▸ **Изучите материал**:
**a.** Ответьте на вопросы по тексту о производственных драмах:
(i) С постановления какого года часто отсчитывают историю производственной драмы?
(ii) Каких режиссёров текст называет великими исключениями позднесоветского кино?
(iii) Где, по тексту, герои этих фильмов делают доклады?
**b.** Продолжите текст о производственных драмах, начав сразу после его последнего предложения.

▸ **Текст для разбора**:
::::::::::

Производственные драмы, фильмы о проблемах заводов и строек 1970-х, долго оставались глубоко на периферии внимания даже для любителей позднесоветской культуры. В последнее время их стали открывать заново, чтобы по-новому взглянуть на противоречия брежневской эпохи
Есть несколько способов восприятия позднесоветского кинематографа. Можно считать его воплощением упадка и безвкусицы, выделяя ряд великих исключений от Тарковского до Муратовой. Можно призывать к пересмотру канона и искать забытые шедевры. Можно относиться с мягкой ностальгической иронией. Можно с воинственным ресентиментом объявлять большим искусством, противопоставляя нынешней бездуховности. Все это касается фильмов про Великую Отечественную, экранизаций классики, мелодрам, комедий. Но не производственных драм. Долгое время в них почти единодушно видели воплощение унылого официоза, пропагандистские картины, неинтересные ни простому, ни искушенному зрителю, невыразительное чиновническое кино.
Действительно, это странные фильмы. Изрядную часть их действия занимает обсуждение экономических проблем. Герои ходят из кабинета в кабинет, делают доклады на партсобраниях, разговаривают по телефону. Конфликты строятся вокруг скучных вопросов: выполнять или не выполнять годовой план? Кто ответственен за простои? Что важнее — теплые отношения на рабочем месте или трудовая дисциплина? Здесь нет авангардистской поэзии производства — клокочущих турбин, пылающих печей, лоснящихся рабочих тел. Нет и соцреалистической героики — подвигов воли, ума и тела, преодоления косной природы и ковки человеческой стали. Нет возвышенного — всего того, чем можно наслаждаться в индустриальных эпопеях 1930-х и в их оттепельных потомках.
Эти фильмы оказались практически вытеснены из истории кинематографа. Как часто бывает с вещами, хорошо отлежавшимися в запасниках культуры, за эти годы производственные драмы превратились в таинственные артефакты. Оказалось, что их бедная эстетика таит в себе множество секретов, за притворной ходульностью скрывается парадоксальная глубина. Чтобы вытащить их из забвения, должен был возникнуть новый, одинаково чуждый ресентименту и презрению интерес к культуре брежневской эпохи. Эти фильмы — квинтэссенция кинематографа застоя. Их невозможно себе представить снятыми в другое время. И, как сама эпоха, они отличаются глубокой амбивалентностью.
Производственная драма — дитя госзаказа. Ее историю часто отсчитывают с партийного постановления 1972 года с невзрачным названием «О мерах по дальнейшему развитию советской кинематографии». В этот момент — впервые с 1930-х — фильмы о заводах и стройках стали главным объектом государственного попечения в кинематографе.

::::::::::

▸ **Изображения с рамками**:

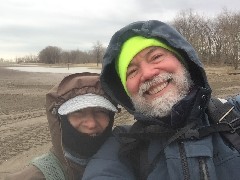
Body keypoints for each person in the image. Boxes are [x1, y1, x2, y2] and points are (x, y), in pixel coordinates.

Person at [82, 20, 240, 180]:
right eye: (132, 71)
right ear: (126, 92)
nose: (148, 73)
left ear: (183, 60)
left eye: (156, 57)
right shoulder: (122, 147)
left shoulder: (233, 114)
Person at [5, 72, 119, 180]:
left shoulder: (130, 163)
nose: (91, 124)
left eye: (100, 111)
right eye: (78, 111)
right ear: (60, 119)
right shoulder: (36, 176)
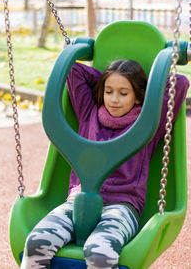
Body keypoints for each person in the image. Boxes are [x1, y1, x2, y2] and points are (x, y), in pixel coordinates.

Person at [21, 60, 189, 269]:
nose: (114, 99)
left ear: (139, 96)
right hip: (78, 202)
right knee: (36, 244)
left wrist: (164, 61)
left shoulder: (148, 124)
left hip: (122, 206)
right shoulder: (88, 112)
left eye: (123, 93)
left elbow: (179, 82)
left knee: (99, 253)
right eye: (108, 91)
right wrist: (108, 76)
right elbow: (73, 69)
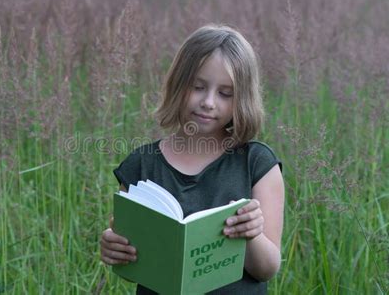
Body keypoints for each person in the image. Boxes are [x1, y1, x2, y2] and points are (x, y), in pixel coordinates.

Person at [100, 23, 285, 294]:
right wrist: (115, 249)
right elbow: (133, 265)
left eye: (225, 93)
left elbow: (267, 269)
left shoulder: (256, 163)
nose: (208, 102)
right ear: (178, 85)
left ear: (242, 98)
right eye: (198, 87)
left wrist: (252, 234)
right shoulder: (142, 164)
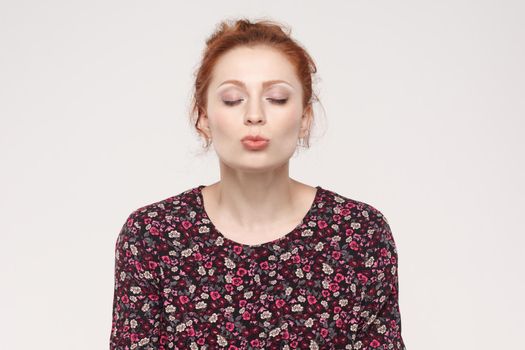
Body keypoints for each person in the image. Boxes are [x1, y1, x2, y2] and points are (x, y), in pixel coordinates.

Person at [109, 17, 406, 350]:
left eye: (276, 98)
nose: (254, 115)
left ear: (305, 118)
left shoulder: (359, 234)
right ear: (203, 117)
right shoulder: (152, 236)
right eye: (233, 99)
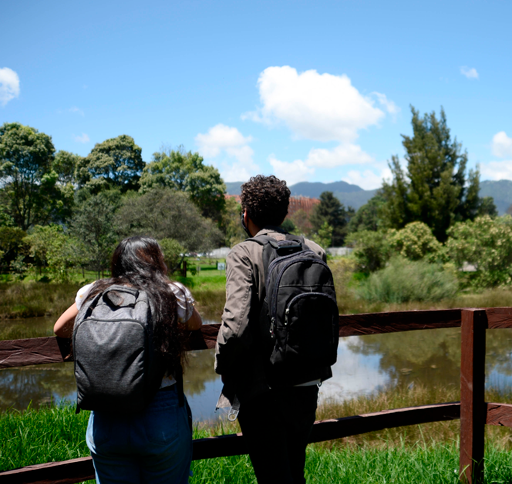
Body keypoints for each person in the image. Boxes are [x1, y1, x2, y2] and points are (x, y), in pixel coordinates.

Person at [54, 236, 202, 484]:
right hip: (160, 409)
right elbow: (195, 324)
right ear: (156, 262)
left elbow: (59, 328)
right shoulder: (171, 292)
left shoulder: (93, 291)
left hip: (106, 412)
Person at [214, 175, 330, 484]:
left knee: (273, 478)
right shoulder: (314, 249)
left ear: (246, 214)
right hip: (307, 383)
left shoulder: (243, 253)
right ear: (285, 213)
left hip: (262, 390)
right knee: (294, 471)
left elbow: (235, 327)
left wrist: (222, 365)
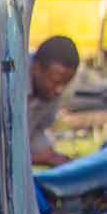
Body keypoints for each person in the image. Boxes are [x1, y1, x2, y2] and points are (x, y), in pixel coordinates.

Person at [28, 35, 80, 168]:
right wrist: (40, 158)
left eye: (66, 83)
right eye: (56, 82)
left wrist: (52, 156)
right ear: (36, 67)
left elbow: (35, 131)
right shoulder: (7, 87)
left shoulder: (49, 92)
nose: (59, 90)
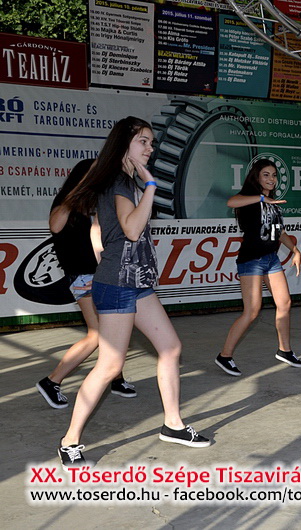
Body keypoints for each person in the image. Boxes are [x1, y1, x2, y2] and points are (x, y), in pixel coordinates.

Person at [57, 117, 210, 470]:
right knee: (110, 366)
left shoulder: (122, 181)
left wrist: (105, 262)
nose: (150, 148)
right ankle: (69, 442)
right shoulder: (120, 181)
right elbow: (131, 229)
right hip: (119, 284)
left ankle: (172, 424)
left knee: (170, 347)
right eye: (143, 141)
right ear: (124, 143)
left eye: (152, 142)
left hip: (134, 281)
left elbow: (99, 230)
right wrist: (152, 185)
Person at [36, 159, 137, 409]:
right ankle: (52, 381)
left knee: (113, 329)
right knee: (98, 334)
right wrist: (76, 195)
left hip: (102, 274)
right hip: (82, 276)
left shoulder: (97, 202)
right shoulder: (68, 202)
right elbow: (55, 226)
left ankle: (115, 378)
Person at [215, 158, 301, 376]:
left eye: (274, 175)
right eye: (266, 175)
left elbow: (279, 232)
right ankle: (224, 356)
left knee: (285, 303)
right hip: (252, 260)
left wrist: (295, 250)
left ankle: (285, 350)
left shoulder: (273, 202)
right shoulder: (250, 199)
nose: (271, 179)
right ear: (256, 177)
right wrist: (262, 198)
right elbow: (231, 202)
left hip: (271, 258)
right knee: (252, 311)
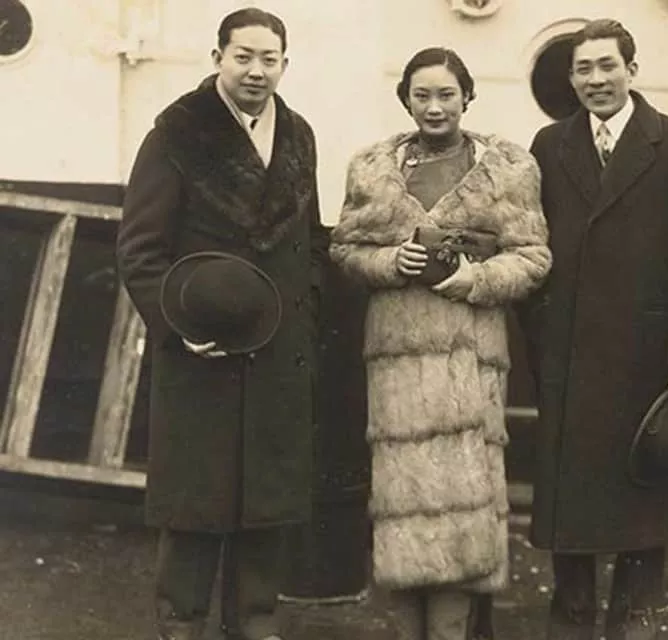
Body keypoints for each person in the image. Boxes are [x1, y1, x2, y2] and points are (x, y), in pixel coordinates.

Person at [115, 8, 328, 640]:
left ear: (285, 65)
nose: (256, 71)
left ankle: (255, 628)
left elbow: (312, 243)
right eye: (243, 56)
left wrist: (304, 314)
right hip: (201, 354)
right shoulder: (176, 133)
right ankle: (180, 627)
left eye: (270, 59)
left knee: (266, 516)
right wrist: (179, 326)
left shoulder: (299, 135)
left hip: (278, 355)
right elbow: (140, 249)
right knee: (194, 513)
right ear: (217, 58)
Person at [329, 47, 551, 640]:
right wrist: (389, 262)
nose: (434, 107)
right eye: (422, 95)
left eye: (446, 94)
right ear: (405, 99)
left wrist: (475, 279)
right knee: (401, 508)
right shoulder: (372, 169)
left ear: (467, 97)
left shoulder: (507, 170)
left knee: (465, 512)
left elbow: (533, 257)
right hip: (396, 369)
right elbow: (344, 249)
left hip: (467, 367)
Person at [521, 19, 668, 640]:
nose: (596, 80)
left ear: (632, 71)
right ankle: (571, 624)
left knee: (644, 513)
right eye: (583, 69)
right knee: (572, 521)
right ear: (571, 79)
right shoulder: (549, 145)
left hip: (648, 364)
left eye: (607, 65)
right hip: (570, 359)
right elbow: (532, 241)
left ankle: (635, 624)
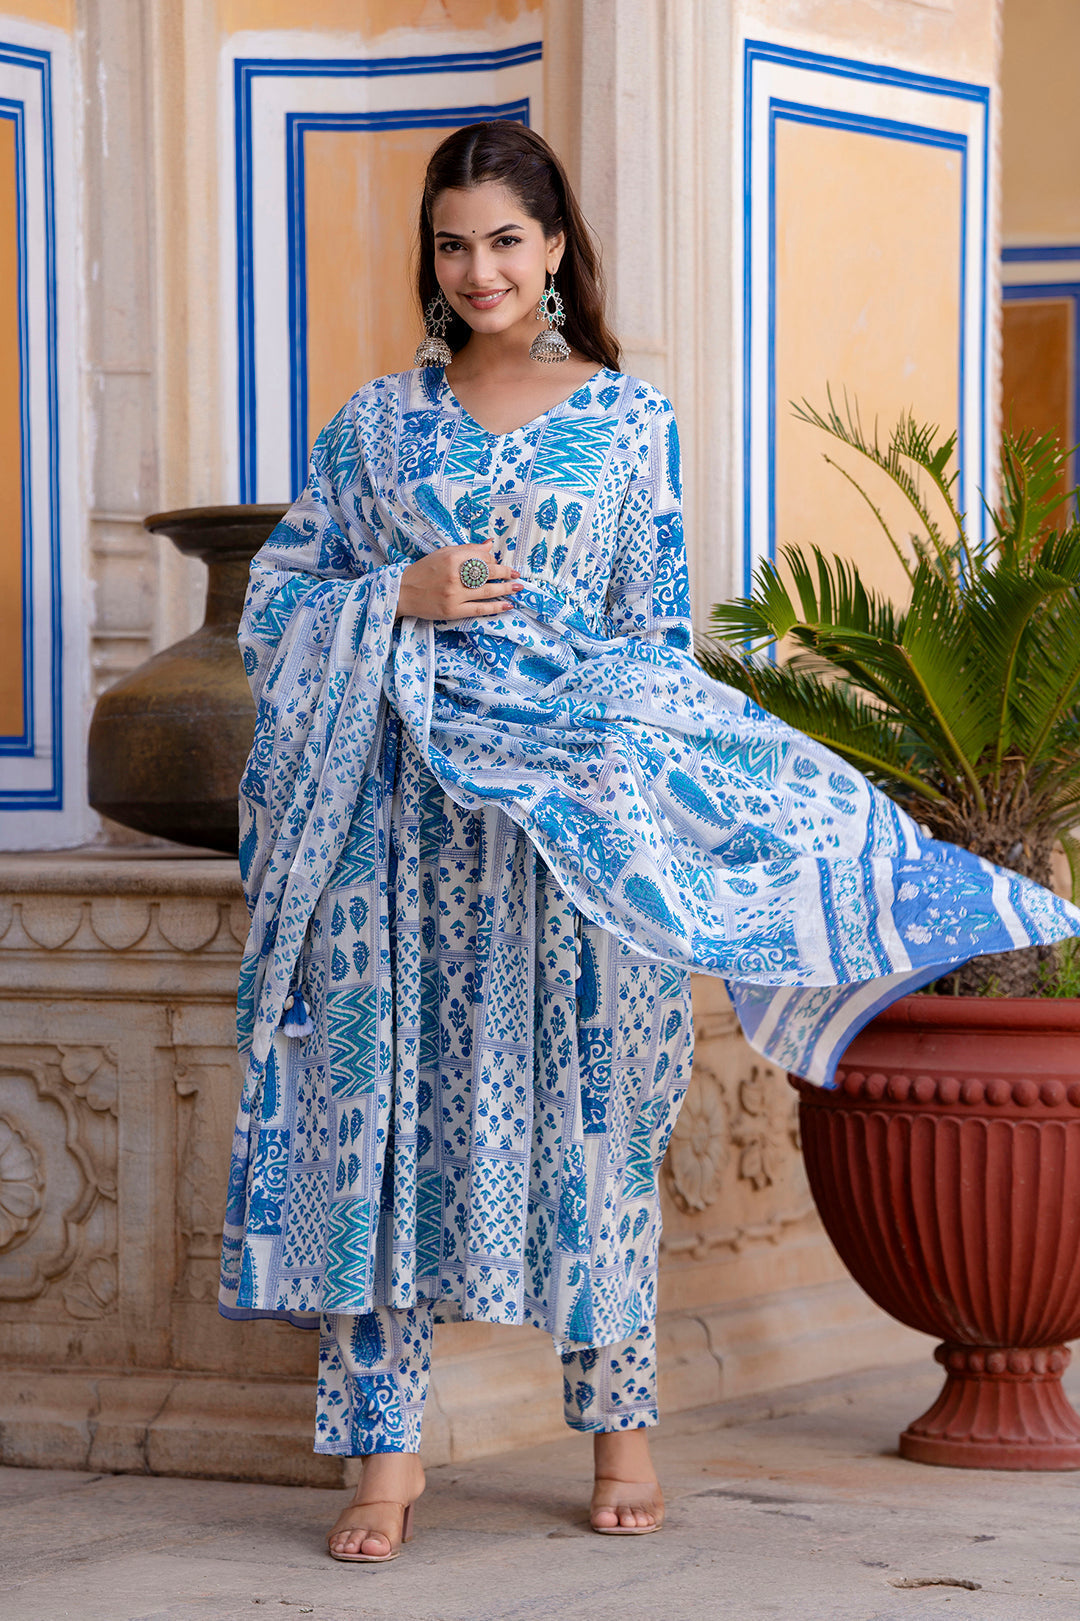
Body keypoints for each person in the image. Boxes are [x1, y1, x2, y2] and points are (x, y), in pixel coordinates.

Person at [218, 122, 1080, 1564]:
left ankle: (620, 1431)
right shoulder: (373, 427)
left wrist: (603, 778)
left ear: (555, 246)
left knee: (594, 1126)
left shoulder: (627, 425)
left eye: (505, 240)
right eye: (452, 244)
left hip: (578, 836)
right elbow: (272, 612)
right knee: (383, 1129)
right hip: (399, 838)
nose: (479, 270)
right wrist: (397, 598)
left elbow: (654, 645)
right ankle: (383, 1459)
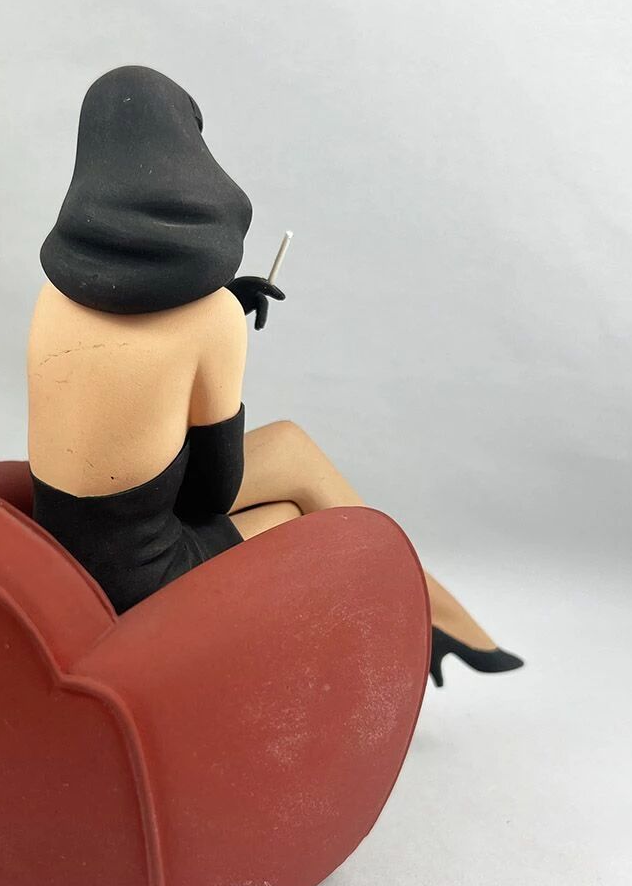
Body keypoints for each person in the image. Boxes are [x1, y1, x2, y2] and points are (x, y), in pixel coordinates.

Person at [27, 65, 523, 687]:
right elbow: (208, 496)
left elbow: (120, 386)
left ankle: (432, 612)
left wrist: (213, 315)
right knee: (296, 512)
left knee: (288, 443)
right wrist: (217, 341)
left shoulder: (58, 293)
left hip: (66, 547)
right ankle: (421, 618)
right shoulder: (209, 322)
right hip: (140, 582)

::::::::::

▸ **Ответы к заданиям**:
**a.**
(i) 1972 года.
(ii) Тарковского и Муратову.
(iii) На партсобраниях.

**b.**
История производственного кино была перезапущена вслед за самим производством. Во второй половине 1960-х СССР предпринял масштабную попытку преобразования плановой экономики, основанную на строгих научных методах, хозрасчете, рационализации связей разных отраслей производства. Это направление было противоположно логике сталинской индустриализации — логике грандиозного скачка, преодолевающего рациональный расчет целей и возможностей, подвига, когда теряется едва ли не больше, чем приобретается, но величие результата оправдывает любые жертвы. Изображению такого созидательно-разрушительного героизма было посвящено искусство первых пятилеток. Понемногу трансформируясь, его поэтика и патетика дожили до 1960-х, но новый модус экономики требовал нового языка.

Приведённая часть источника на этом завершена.